"Papa! I'm here!"
"Halo om!" Sapaku lalu membungkuk hormat.
"Halo juga Riki, kabar kamu gimana?" Tanya om Takashi sambil menghampiriku.
"Ya gini gini aja si om," ucapku dan om Takashi tertawa.
"Kamu tiduran aja di sana, ya" ucap om Takashi menunjuk brankar rumah sakit.
"Baik om."
Setelah aku berbaring, aku melirik ke arah Taki yang sedang duduk di kursi sebelah kiri brankar.
"Kamu ada makan atau makan sesuatu selama 10 jam terakhir?" Tanya om Takashi. Dia sedang berdiri di sebelah kanan brankar.
"Gak ada om."
"Okay, om mulai ya" ucap om Takashi dan aku mengangguk sambil menampilkan smile bread milikku.
Om Takashi membersihkan area kulit di lokasi pengambilan darah menggunakan larutan antiseptik. Lalu, dia mengikat sebuah tali yang entah apa namanya itu di bagian atas lokasi pengambilan darah, mungkin agar aliran darah terbendung di area tersebut? kemudian, dia menusukan jarum dan bisa kulihat darahku di sedot oleh jarum itu. Setelah itu, darahku di tampung di dalam tabung kecil.

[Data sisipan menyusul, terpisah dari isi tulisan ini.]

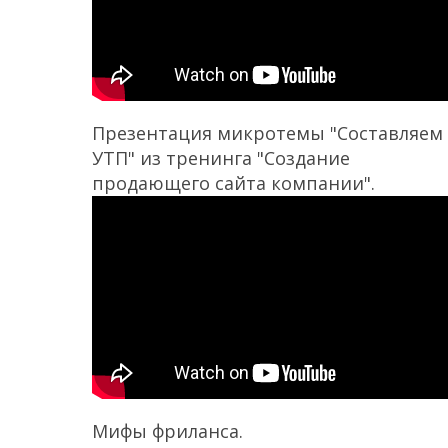
Презентация микротемы "Составляем
УТП" из тренинга "Создание
продающего сайта компании".
Мифы фриланса.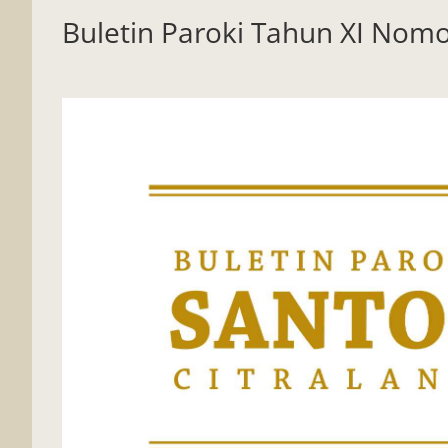
Buletin Paroki Tahun XI Nomor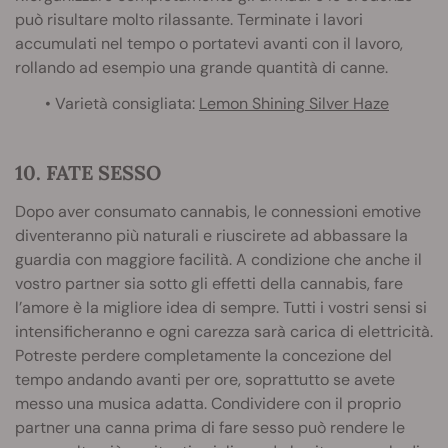
può risultare molto rilassante. Terminate i lavori
accumulati nel tempo o portatevi avanti con il lavoro,
rollando ad esempio una grande quantità di canne.
• Varietà consigliata:
Lemon Shining Silver Haze
10. FATE SESSO
Dopo aver consumato cannabis, le connessioni emotive
diventeranno più naturali e riuscirete ad abbassare la
guardia con maggiore facilità. A condizione che anche il
vostro partner sia sotto gli effetti della cannabis, fare
l’amore è la migliore idea di sempre. Tutti i vostri sensi si
intensificheranno e ogni carezza sarà carica di elettricità.
Potreste perdere completamente la concezione del
tempo andando avanti per ore, soprattutto se avete
messo una musica adatta. Condividere con il proprio
partner una canna prima di fare sesso può rendere le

"Darahmu akan om bawa ke laboratorium untuk di periksa," ucap om Takashi sambil menutup luka bekas tusukan jarum dengan perban.
"Silahkan tekuk sikumu agar lukanya tidak menimbulkan memar," ujar om Takashi lalu aku pun menurutinya.
"Hasil test darah ini akan selesai dalam waktu 7 hari, dan misal nanti ada terjadi sesuatu padamu atau ada gejala lain yang timbul segeralah datang ke rumah sakit. Om akan menjadi dokter pribadimu, mengerti?" Ucap om Takashi dan aku mengangguk lalu tersenyum.
Aku berasa bersyukur memiliki mereka.
***
"Gue pulang!" Pekikku langsung masuk kedalam rumah dan meletakkan pesanan kak Minzu di meja ruang tamu."Oh?! Udah pulang?" Tanya kak Minzu yang hanya mengintip dari dapur.
"Belum."
Kulirik kak Minzu, dia menatapku dengan ekspresi datarnya.
"Gue ke kamar."
"Langsung tidur ya Rik! Kalo lo mau brownis atau ice chocolate ambil aja di kulkas!"
"Oke!"
Aku memasuki kamar lalu merebahkan tubuhku di ranjang tempat tidurku. Aku menatap langit-langit kamar dengan cahaya remang dari lampu tidurku.
Jujur, aku tidak yakin penyakit ini bisa sembuh. Aku tahu penyakit Leukimia itu, dan rasanya memang tidak bisa sembuh.
Sudahlah, aku harus istirahat.
***
Aku mematikan kompor lalu melirik jam dinding. Ternyata sudah pukul 6 pagi. Waktunya membangunkan Riki.Aku menaiki tangga sampai akhirnya berada di depan kamar Riki. Belum saja aku mengetuk, pintu terbuka menampilkan Riki yang sudah siap berangkat.
"Tumben lo udah siap, biasanya belum mandi jam segini" ucapku lalu menatapnya dengan curiga.
"Lo pasti udah punya pacar ya? Makanya lo bangun pagi-pagi biar bisa ayang ayangan di sekolah" godaku.
"Gue gak punya pacar."
"Ciee Riki punya pacar nih."
"Gak punya."
"Terus lo ngapain pagi-pagi udah siap berangkat gini?"
"Pengen aja."
"Ciee Riki huhuyy!"
"Apa sih kak?" Ucap Riki sinis lalu memasukan Bungeoppang ke dalam kotak bekal.